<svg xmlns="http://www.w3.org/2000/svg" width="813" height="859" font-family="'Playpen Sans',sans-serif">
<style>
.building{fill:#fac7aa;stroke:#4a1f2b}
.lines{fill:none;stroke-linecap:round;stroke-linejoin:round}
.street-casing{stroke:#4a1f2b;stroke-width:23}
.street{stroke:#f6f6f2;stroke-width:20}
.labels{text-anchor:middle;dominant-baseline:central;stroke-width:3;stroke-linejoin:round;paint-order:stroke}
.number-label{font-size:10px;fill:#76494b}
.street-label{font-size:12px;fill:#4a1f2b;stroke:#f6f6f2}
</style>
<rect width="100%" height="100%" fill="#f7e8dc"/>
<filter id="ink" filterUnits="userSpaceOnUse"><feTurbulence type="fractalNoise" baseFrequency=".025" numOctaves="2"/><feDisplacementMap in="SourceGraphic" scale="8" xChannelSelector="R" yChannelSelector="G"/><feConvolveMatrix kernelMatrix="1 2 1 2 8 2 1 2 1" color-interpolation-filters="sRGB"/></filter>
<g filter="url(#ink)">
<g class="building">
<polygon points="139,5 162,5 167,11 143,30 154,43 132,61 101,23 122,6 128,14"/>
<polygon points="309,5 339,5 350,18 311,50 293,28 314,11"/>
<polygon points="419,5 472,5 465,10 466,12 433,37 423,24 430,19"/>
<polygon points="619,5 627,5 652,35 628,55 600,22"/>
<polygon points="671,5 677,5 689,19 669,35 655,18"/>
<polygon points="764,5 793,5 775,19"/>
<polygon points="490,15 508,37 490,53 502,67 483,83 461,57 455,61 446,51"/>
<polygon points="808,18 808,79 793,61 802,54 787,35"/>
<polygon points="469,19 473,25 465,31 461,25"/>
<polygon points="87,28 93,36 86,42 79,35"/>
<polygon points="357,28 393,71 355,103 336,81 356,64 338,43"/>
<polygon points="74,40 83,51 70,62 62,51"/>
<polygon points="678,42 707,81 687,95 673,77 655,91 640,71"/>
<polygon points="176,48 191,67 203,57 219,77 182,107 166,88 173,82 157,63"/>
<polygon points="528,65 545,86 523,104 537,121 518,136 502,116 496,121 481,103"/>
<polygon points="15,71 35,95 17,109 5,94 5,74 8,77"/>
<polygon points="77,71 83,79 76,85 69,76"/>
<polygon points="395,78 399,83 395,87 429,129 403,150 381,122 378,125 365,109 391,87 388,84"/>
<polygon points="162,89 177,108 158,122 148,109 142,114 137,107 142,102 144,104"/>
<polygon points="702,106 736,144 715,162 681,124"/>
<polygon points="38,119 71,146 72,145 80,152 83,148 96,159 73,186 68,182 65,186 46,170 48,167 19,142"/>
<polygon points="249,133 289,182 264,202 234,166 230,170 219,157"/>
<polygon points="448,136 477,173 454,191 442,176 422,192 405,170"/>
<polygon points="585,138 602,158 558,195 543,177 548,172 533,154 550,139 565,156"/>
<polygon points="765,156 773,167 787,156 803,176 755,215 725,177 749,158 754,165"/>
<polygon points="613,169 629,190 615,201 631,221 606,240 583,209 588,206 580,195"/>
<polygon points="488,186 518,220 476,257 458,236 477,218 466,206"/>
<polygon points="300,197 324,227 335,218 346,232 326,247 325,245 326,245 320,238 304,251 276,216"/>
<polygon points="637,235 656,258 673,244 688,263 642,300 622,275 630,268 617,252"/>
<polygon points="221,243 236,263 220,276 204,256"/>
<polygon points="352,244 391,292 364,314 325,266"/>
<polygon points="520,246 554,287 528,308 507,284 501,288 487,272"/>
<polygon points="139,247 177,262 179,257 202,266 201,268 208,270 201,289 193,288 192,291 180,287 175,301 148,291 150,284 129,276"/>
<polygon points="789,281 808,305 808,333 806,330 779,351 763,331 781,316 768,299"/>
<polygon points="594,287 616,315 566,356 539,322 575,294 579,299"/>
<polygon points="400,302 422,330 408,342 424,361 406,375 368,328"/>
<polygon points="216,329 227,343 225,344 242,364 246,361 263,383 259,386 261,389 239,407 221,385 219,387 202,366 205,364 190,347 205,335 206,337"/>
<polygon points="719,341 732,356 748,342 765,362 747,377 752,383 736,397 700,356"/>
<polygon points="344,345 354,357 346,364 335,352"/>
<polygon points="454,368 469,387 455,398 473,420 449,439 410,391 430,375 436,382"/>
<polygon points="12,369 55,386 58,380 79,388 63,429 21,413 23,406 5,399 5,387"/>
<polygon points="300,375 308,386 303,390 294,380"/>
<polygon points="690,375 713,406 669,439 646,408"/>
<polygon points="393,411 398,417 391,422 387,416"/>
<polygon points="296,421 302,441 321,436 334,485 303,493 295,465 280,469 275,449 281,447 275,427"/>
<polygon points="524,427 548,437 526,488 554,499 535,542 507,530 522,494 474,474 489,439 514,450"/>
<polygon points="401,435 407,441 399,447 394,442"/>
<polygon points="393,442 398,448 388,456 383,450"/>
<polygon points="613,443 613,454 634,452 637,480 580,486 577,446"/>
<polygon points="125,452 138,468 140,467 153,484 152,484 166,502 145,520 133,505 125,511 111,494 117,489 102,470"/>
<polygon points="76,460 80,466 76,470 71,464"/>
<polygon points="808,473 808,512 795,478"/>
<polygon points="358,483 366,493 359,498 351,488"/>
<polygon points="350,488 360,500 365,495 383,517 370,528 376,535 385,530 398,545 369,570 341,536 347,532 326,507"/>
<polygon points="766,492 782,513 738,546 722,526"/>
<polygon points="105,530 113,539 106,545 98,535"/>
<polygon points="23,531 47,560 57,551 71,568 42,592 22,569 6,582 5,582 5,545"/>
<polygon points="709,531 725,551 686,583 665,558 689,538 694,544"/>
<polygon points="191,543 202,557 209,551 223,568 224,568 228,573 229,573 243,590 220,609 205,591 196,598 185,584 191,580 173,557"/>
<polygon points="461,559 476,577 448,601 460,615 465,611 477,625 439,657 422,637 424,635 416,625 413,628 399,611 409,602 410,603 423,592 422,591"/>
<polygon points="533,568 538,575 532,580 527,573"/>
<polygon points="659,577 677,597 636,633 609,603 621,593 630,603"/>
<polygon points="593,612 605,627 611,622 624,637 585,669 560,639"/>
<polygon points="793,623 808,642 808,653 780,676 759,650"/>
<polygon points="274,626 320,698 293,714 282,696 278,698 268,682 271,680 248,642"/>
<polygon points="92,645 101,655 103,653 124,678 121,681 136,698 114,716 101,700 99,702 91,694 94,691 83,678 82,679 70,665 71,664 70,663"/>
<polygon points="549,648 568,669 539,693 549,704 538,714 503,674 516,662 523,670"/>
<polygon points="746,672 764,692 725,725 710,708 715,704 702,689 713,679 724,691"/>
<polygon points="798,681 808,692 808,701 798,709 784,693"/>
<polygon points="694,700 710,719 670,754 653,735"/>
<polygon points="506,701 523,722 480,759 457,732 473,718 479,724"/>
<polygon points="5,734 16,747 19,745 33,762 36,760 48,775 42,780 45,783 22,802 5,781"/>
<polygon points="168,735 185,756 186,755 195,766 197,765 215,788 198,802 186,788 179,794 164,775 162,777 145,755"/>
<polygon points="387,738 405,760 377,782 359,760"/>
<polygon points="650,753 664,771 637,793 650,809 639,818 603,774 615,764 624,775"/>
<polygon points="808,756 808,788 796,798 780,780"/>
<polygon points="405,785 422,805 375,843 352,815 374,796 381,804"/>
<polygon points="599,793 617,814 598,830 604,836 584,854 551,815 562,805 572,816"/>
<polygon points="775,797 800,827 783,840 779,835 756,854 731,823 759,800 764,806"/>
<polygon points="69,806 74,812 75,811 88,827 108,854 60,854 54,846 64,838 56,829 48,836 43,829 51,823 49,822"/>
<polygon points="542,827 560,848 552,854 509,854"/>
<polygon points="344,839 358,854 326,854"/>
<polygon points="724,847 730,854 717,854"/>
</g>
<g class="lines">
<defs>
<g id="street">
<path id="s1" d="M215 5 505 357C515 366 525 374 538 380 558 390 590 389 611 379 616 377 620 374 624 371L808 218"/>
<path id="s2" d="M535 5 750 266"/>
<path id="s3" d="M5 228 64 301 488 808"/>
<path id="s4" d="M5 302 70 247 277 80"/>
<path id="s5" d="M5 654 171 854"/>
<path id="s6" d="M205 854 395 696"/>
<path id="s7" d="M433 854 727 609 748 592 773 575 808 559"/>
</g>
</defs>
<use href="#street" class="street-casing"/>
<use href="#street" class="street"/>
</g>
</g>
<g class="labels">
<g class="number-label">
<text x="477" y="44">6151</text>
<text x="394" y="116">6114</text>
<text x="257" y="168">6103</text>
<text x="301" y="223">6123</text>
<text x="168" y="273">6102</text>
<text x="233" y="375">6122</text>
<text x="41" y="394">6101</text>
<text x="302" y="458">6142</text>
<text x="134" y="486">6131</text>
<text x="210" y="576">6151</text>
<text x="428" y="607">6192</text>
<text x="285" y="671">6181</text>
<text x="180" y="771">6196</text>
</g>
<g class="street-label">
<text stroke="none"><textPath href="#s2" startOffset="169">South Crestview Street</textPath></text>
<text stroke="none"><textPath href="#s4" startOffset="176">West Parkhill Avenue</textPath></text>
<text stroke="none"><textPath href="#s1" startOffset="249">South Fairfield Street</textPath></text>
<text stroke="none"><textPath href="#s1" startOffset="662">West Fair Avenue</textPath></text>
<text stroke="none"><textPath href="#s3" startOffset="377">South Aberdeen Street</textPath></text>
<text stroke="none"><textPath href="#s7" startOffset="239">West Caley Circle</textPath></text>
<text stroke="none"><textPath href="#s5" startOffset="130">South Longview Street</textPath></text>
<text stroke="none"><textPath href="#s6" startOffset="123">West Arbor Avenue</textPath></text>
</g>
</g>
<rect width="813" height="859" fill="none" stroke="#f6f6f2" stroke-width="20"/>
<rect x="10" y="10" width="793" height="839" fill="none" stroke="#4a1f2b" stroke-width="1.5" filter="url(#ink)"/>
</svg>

──────────

AIM OF THE EXERCISE: Within the material above, transcribe exactly the lines that run from the line holding "16,747 19,745 33,762" through the line holding "800,827 783,840 779,835".

RESPONSE AREA:
<polygon points="5,734 16,747 19,745 33,762 36,760 48,775 42,780 45,783 22,802 5,781"/>
<polygon points="168,735 185,756 186,755 195,766 197,765 215,788 198,802 186,788 179,794 164,775 162,777 145,755"/>
<polygon points="387,738 405,760 377,782 359,760"/>
<polygon points="650,753 664,771 637,793 650,809 639,818 603,774 615,764 624,775"/>
<polygon points="808,756 808,788 796,798 780,780"/>
<polygon points="405,785 422,805 375,843 352,815 374,796 381,804"/>
<polygon points="599,793 617,814 598,830 604,836 584,854 551,815 562,805 572,816"/>
<polygon points="775,797 800,827 783,840 779,835 756,854 731,823 759,800 764,806"/>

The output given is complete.